Category Descriptive Accounts

Type Archaeology Notes

Permalink http://canmore.org.uk/event/689508

NO44SE 9 4715 4158

For other nearby cairns, see NO44SE 8, NO44SE 22, NO44SE 27.

(NO 4715 4158) Hatton Cairn (NR) (Remains of)

OS 6" map, Forfarshire, 2nd ed., (1926)

Hatton Cairn is one of nine cairns all situated within a few hundred yards of each other. Some have been removed for building purposes, and when being cleared away, cists containing bones and urns were found.

It measures 30' in diameter to the inner circle of large stones set on edge. Within the circle were discovered 5 or more cists (exact number not recorded). These cists averaged c. 3' x 1'6", except for a central cist which was 4'2" x 2'.

The first cist was discovered in 1876, and was the only one in which bones were found. The central cist contained only a scraper-shaped knife of agate. In a third cist were fragments of an urn. In 1877, a few more cists were uncovered; one contained an urn.

Material from Hatton Cairn which was purchased for the National Museum of Antiquities of Scotland (NMAS) from the Sturrock Collection in 1889 consisted of two food vessels (Accession nos: EE 63 & 64) and two scrapers and seven fragments of agate (AB 176 - 184).

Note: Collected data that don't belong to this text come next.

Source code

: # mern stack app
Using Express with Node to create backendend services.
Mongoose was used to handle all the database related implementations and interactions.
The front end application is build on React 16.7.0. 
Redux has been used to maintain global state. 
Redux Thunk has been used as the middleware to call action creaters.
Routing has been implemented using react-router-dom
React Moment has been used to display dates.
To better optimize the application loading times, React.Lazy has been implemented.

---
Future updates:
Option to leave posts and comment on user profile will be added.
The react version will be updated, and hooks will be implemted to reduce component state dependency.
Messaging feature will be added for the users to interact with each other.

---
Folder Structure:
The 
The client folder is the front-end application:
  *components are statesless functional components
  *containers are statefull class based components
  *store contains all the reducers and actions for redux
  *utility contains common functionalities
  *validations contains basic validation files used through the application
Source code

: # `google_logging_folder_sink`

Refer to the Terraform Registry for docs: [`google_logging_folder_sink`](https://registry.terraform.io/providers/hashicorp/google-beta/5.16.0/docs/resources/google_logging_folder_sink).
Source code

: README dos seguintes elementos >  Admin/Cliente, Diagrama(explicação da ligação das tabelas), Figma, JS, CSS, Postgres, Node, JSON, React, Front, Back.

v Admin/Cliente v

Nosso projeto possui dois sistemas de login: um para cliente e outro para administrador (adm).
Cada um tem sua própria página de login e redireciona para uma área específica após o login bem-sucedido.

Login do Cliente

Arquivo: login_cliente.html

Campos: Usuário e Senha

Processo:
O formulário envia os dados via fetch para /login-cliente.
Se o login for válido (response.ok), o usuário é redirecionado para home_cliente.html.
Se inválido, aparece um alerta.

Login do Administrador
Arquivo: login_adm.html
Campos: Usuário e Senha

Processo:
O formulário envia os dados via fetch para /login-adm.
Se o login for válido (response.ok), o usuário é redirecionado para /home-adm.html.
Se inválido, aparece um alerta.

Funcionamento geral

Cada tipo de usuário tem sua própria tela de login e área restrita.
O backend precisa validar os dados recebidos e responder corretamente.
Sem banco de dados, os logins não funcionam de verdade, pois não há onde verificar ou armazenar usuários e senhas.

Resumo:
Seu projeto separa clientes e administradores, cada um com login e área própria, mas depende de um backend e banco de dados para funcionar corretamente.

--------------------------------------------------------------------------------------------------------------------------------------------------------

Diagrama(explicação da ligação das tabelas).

J Sturrock 1879; J Anderson 1886; Proc Soc Antiq Scot 1886; NMAS 1892.

The remains of this cairn are defined by a stony bank c. 2.3m broad and 0.5m high, measuring 21.0m overall. Within this bank are stony mounds, undoubtedly spoil heaps from earlier excavations. It is situated within a cut-down wood on a very gradual slope just SW of the crest of the hill.

The only other cairns noted in the area were the two described on NO44SE 8 and NO44SE 22.

Revised at 1/2500.

Visited by OS (W D J) 6 September 1967.